Alberta Cancer Foundation

Alberta Cancer Foundation fundraiser keeps giving back

Photo Chris Simon

In December 2009, Faisel Shariff’s world was turned upside down when he was diagnosed with Ewings Sarcoma, a childhood cancer that showed up in his right ankle.

“I had a below-the-knee right leg amputation and went through a full year of aggressive chemo,” the 33-year-old Edmontonian says. “I was cancer-free for a year and then had a recurrence in February of 2012, when a soft-tissue tumour was detected close to the sternum near the chest wall,” he explains. “This time around I had 20 rounds of high-dosage radiation and nine months of aggressive chemo. In November 2012, I underwent eight-and-a-half hours of thoracic surgery to remove the tumour.”

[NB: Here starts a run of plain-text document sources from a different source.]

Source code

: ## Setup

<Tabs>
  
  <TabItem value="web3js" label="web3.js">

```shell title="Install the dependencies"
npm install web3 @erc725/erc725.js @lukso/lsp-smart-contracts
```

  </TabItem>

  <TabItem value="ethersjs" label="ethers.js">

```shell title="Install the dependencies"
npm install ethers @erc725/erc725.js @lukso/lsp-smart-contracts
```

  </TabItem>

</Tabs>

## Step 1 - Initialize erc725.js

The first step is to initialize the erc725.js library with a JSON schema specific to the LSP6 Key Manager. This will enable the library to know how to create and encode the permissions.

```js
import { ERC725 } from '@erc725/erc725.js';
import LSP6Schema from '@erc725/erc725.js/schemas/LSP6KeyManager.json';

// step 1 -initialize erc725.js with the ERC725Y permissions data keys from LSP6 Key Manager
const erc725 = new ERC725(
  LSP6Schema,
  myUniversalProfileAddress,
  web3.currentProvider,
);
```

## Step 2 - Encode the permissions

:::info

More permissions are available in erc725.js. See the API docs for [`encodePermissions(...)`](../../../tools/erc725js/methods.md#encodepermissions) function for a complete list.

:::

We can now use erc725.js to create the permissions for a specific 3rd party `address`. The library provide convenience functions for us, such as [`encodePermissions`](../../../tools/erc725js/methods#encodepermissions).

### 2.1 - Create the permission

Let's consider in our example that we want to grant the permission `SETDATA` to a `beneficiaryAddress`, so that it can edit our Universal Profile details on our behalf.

November marks a year of being cancer-free for Shariff.

Shariff’s experience has moved him to support the Alberta Cancer Foundation however he can. First, he and his family personally supported the Cross Cancer Institute Golf Classic, the funds of which have helped revolutionize cancer research and treatment in Alberta.

“We are so blessed to have a world-class facility with state-of-the-art equipment and technology here in Edmonton,” he says. “This is possible thanks to the generosity of Albertans, who give with such open hearts to this cause.”

Shariff didn’t stop there. His family owns four Boston Pizza franchises in Edmonton, and over the last nine years, they have raised more than $425,000 for pediatric cancer. Together, with the larger Boston Pizza family in Northern Alberta, they have fundraised approximately $1 million in 11 years for the Alberta Cancer Foundation.

Shariff, along with his parents, his brother and family, are all involved in fundraising and supporting the Alberta Cancer Foundation.

“Faisel is a tireless supporter for us – his generosity goes well beyond the funds he raises,” says the Alberta Cancer Foundation’s Sean Capri.

This year, Shariff was one of the faces in commercials for the Cash and Cars Lottery. “I believe sharing my story with people shows that we will make a difference,” he says. “I’d do this again – any time they need a hand, I’ll be there for them.”

The Foundation has taken him up on his offer and Shariff will be on a committee to recruit participants in the 2014 Road Hockey to Conquer Cancer game in Calgary.